__Instructions to follow__. Give the records below again exactly, and exclude each picture.
◆ ◆ ◆ ◆ ◆
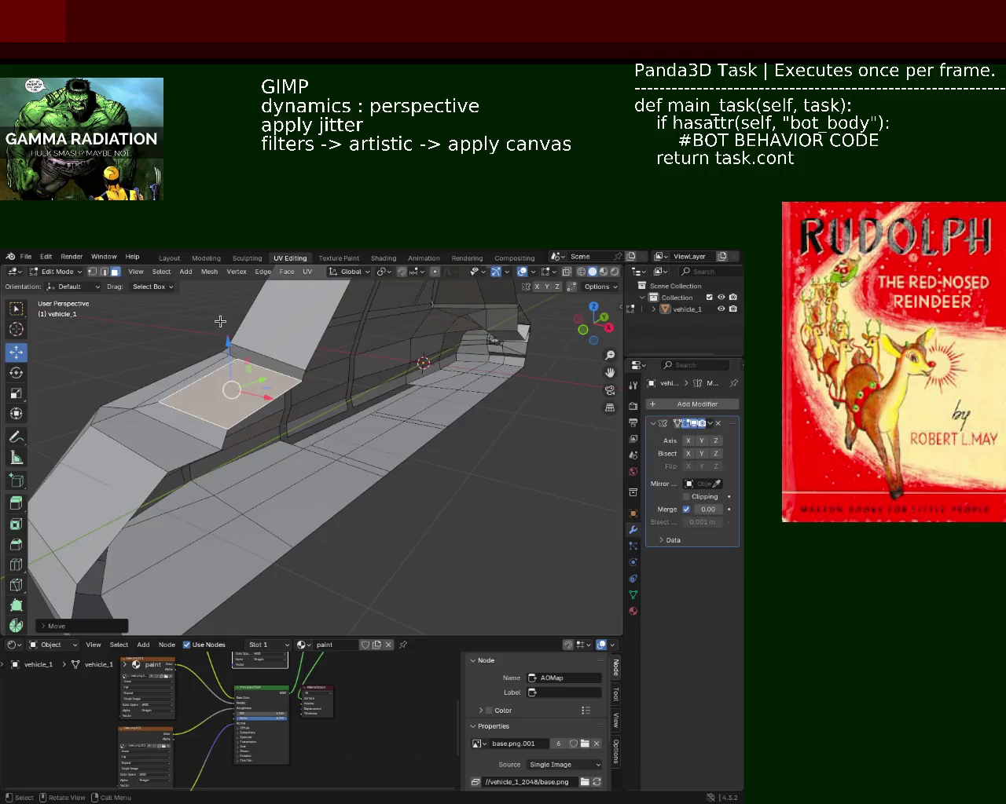
{"action": "left_click_drag", "start_coordinate": [229, 351], "coordinate": [229, 405]}
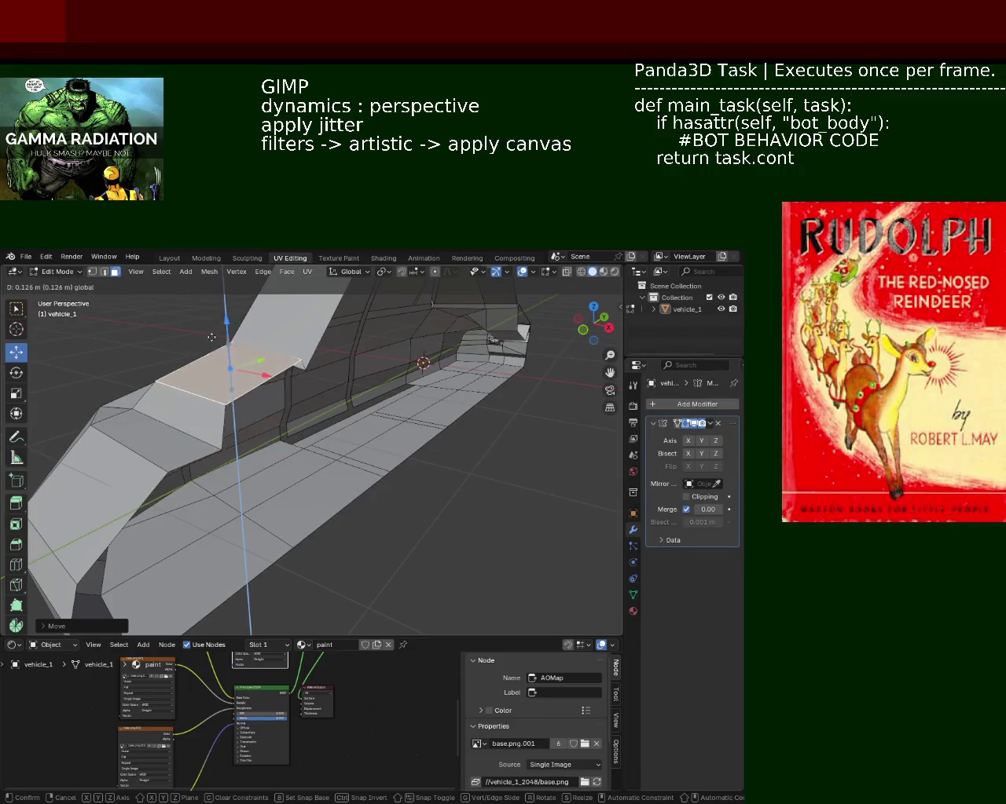
{"action": "mouse_move", "coordinate": [236, 398]}
{"action": "middle_mouse_down"}
{"action": "mouse_move", "coordinate": [271, 413]}
{"action": "mouse_move", "coordinate": [313, 413]}
{"action": "mouse_move", "coordinate": [291, 424]}
{"action": "middle_mouse_up"}
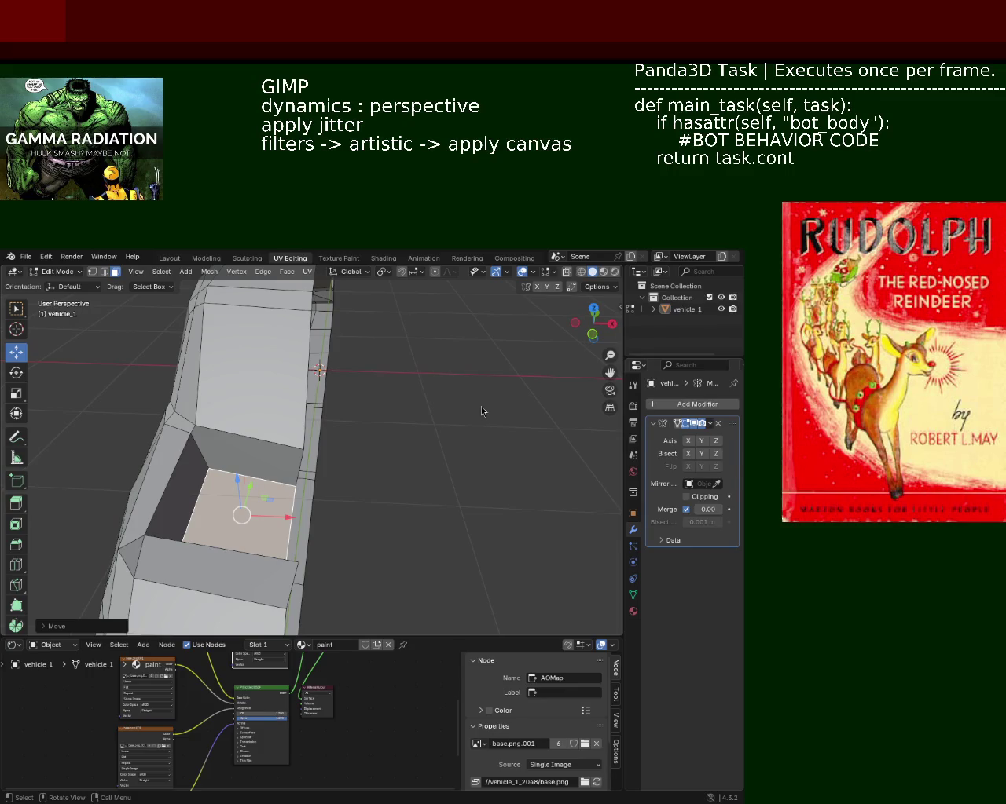
- Vertex Slide a border vertex of the vertical body panel to reshape the cabin's front corner
{"action": "mouse_move", "coordinate": [265, 558]}
{"action": "middle_mouse_down"}
{"action": "mouse_move", "coordinate": [224, 464]}
{"action": "mouse_move", "coordinate": [233, 467]}
{"action": "mouse_move", "coordinate": [225, 489]}
{"action": "middle_mouse_up"}
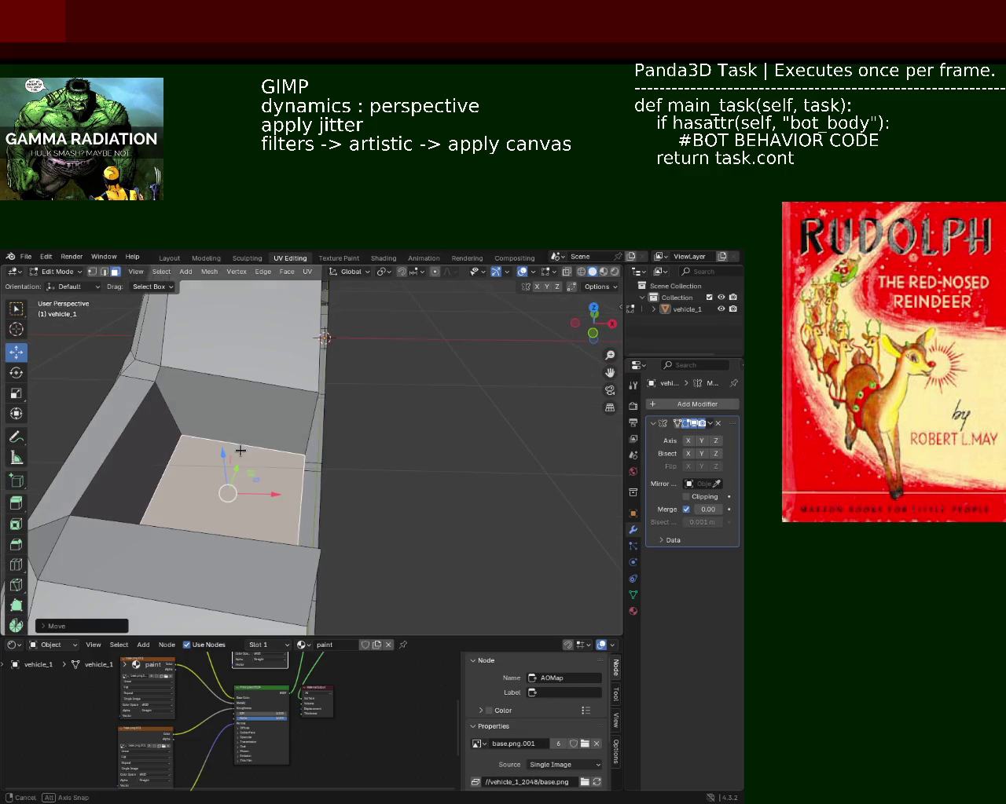
{"action": "left_click", "coordinate": [92, 272]}
{"action": "left_click", "coordinate": [311, 453]}
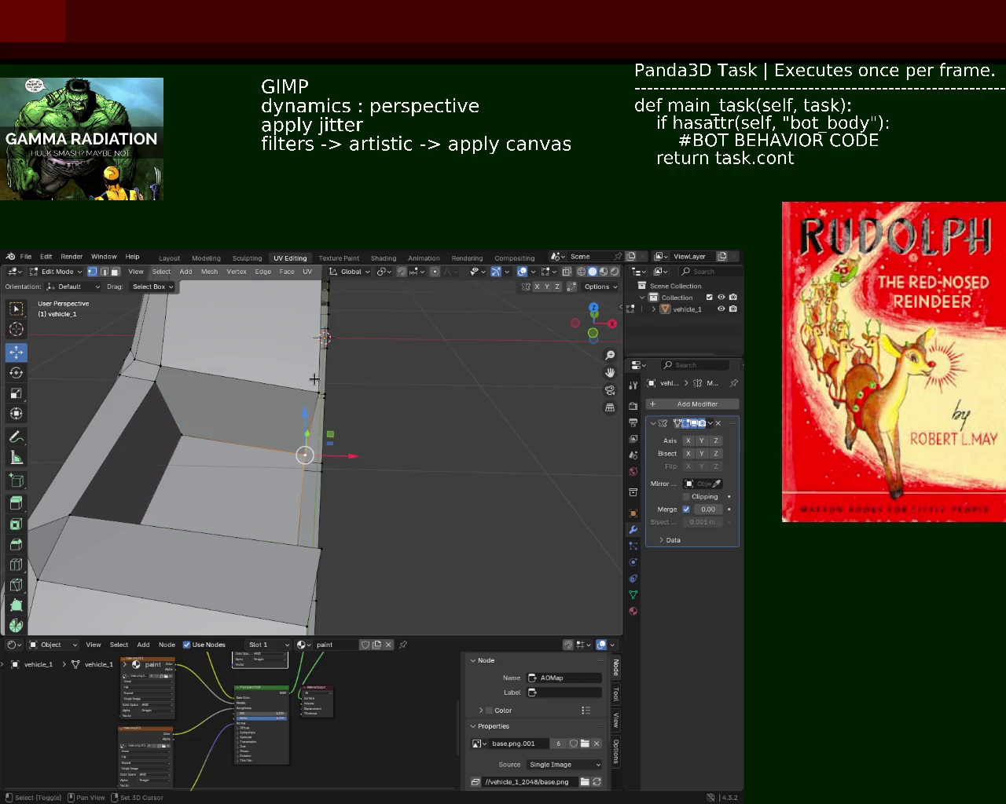
{"action": "left_click", "coordinate": [316, 393], "text": "shift"}
{"action": "key", "text": "ctrl+e"}
{"action": "key", "text": "Escape"}
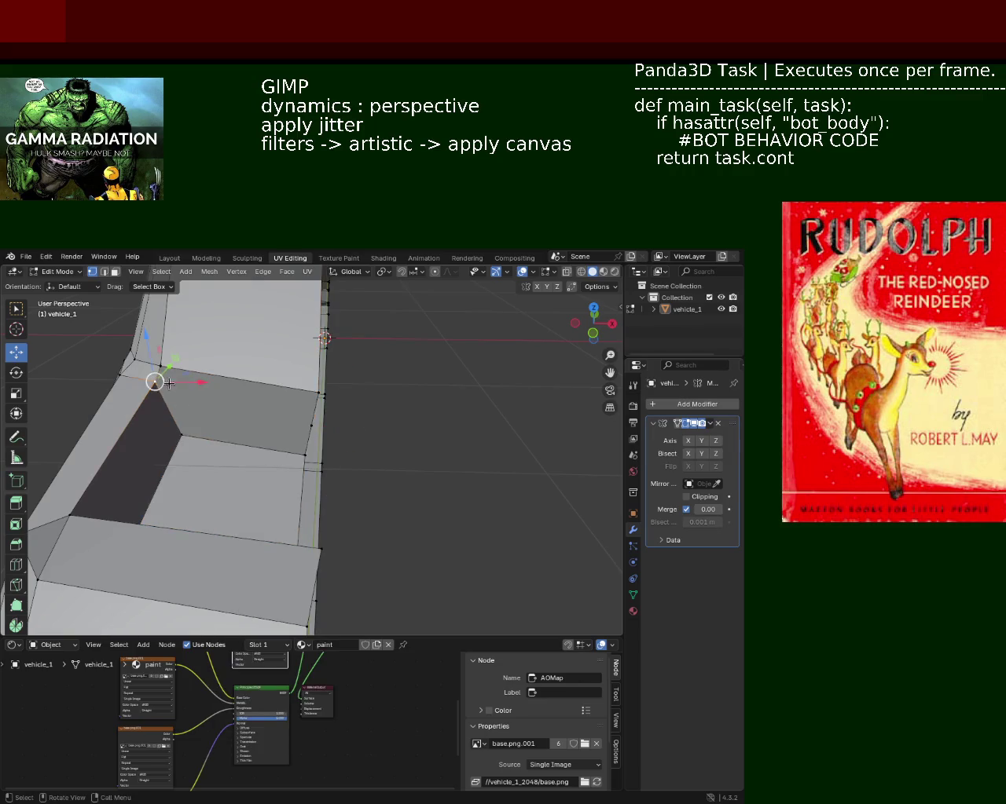
{"action": "key", "text": "shift+v"}
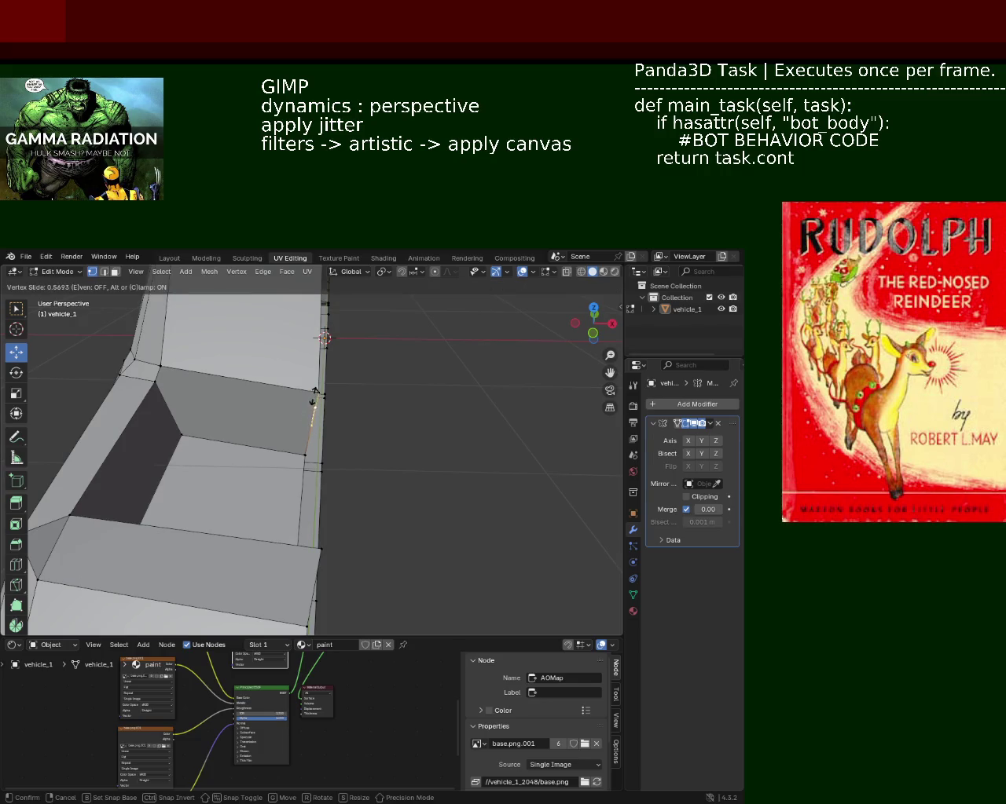
{"action": "left_click", "coordinate": [315, 393]}
{"action": "mouse_move", "coordinate": [231, 393]}
{"action": "middle_mouse_down"}
{"action": "mouse_move", "coordinate": [223, 421]}
{"action": "mouse_move", "coordinate": [261, 446]}
{"action": "mouse_move", "coordinate": [261, 409]}
{"action": "middle_mouse_up"}
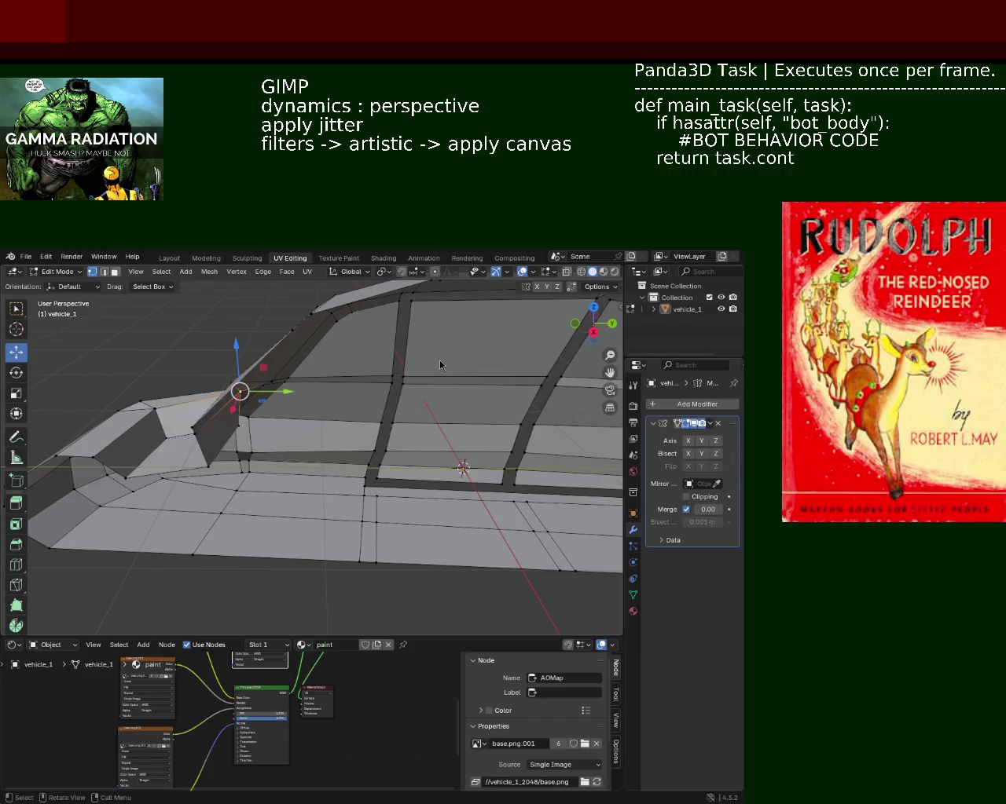
{"action": "mouse_move", "coordinate": [439, 360]}
{"action": "middle_mouse_down"}
{"action": "mouse_move", "coordinate": [328, 474]}
{"action": "mouse_move", "coordinate": [453, 437]}
{"action": "middle_mouse_up"}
◆ ◆ ◆ ◆ ◆
__Exercise output__.
{"action": "left_click_drag", "start_coordinate": [229, 351], "coordinate": [229, 405]}
{"action": "mouse_move", "coordinate": [236, 398]}
{"action": "middle_mouse_down"}
{"action": "mouse_move", "coordinate": [271, 413]}
{"action": "mouse_move", "coordinate": [313, 413]}
{"action": "mouse_move", "coordinate": [291, 424]}
{"action": "middle_mouse_up"}
- Vertex Slide a border vertex of the vertical body panel to reshape the cabin's front corner
{"action": "mouse_move", "coordinate": [265, 558]}
{"action": "middle_mouse_down"}
{"action": "mouse_move", "coordinate": [224, 464]}
{"action": "mouse_move", "coordinate": [233, 467]}
{"action": "mouse_move", "coordinate": [225, 489]}
{"action": "middle_mouse_up"}
{"action": "left_click", "coordinate": [92, 272]}
{"action": "left_click", "coordinate": [311, 453]}
{"action": "left_click", "coordinate": [316, 393], "text": "shift"}
{"action": "key", "text": "ctrl+e"}
{"action": "key", "text": "Escape"}
{"action": "key", "text": "shift+v"}
{"action": "left_click", "coordinate": [315, 393]}
{"action": "mouse_move", "coordinate": [231, 393]}
{"action": "middle_mouse_down"}
{"action": "mouse_move", "coordinate": [223, 421]}
{"action": "mouse_move", "coordinate": [261, 446]}
{"action": "mouse_move", "coordinate": [261, 409]}
{"action": "middle_mouse_up"}
{"action": "mouse_move", "coordinate": [439, 360]}
{"action": "middle_mouse_down"}
{"action": "mouse_move", "coordinate": [328, 474]}
{"action": "mouse_move", "coordinate": [453, 437]}
{"action": "middle_mouse_up"}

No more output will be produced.